In 1993, when the country went to a referendum to decide whether it wanted MMP or First Past the Post, Lee was running for Auckland Central.
She said her campaign was as much a rally for MMP as it was for her to become an MP.
"Our campaign catchcry back in the day in 1993, [for] Mana Motuhake and all of our candidates was: 'MMP stands for More Māori in Parliament', and its been proven to be so."
Auckland University politics lecturer Lara Greaves agreed it had brought about a change in the way Māori issues were represented in parliament.
"The good thing about MMP is it allowed parties to put people on the list or stand a broader range of candidates," Greaves said.
"That made parties less afraid to stand someone in a seat or put them on a list where before you might have considered something like gender or ethnicity as potentially a prohibiting factor."
It also paved the way for Māori kaupapa to be brought to the table through greater caucus diversity, but also coalition negotiations. It also opened the door for dedicated Māori parties.
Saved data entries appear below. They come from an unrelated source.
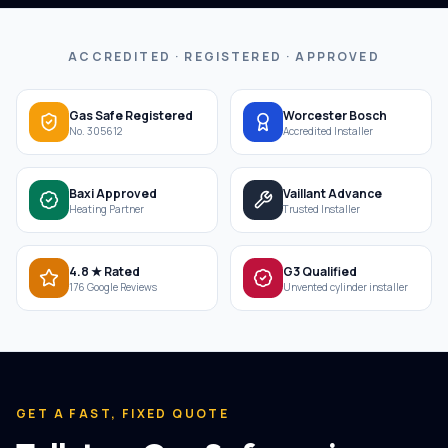
ACCREDITED · REGISTERED · APPROVED
Gas Safe Registered
Worcester Bosch
No. 305612
Accredited Installer
Baxi Approved
Vaillant Advance
Heating Partner
Trusted Installer
4.8 ★ Rated
G3 Qualified
176 Google Reviews
Unvented cylinder installer
GET A FAST, FIXED QUOTE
First with Mana Motuhake, which joined the Alliance in the 1990s, but also in 2004, when Tariana Turia walked out of the Labour government during the fallout from the Foreshore and Seabed Act to form the Māori Party.
Greaves said MMP allowed such independent Māori parties to exist in a fairer way.
But reflecting 17 years on, Turia said that while MMP had created opportunities for Māori, she wasn't sure it had actually produced anything better.
"It's one thing to get concerns to the table but it's another thing to be able to give absolute expression to what it is that the people are expecting or wanting," she said.
"I think that a lot of people may think a lot more Māori in parliament, a lot more gains to be made. But that remains to be seen really."
Dr Greaves said Māori have been some of the most adept users of MMP - both in using votes strategically but also how they maneouver in parliament - but on the whole the results have been a mixed big.
"Overall I'd say, though, that MMP has been generally helpful for Māori and Māori policy making, and we saw the Māori Party as part of the John Key-led government and they would argue that they got certain policy innovations across the line like Whānau Ora," she said.
"A lot of people would argue that it's been incrementally really good but overall we still need a lot of progress."
She pointed to the vaccine rollout as just one example - more Māori MPs than ever, but the stark disparities remain.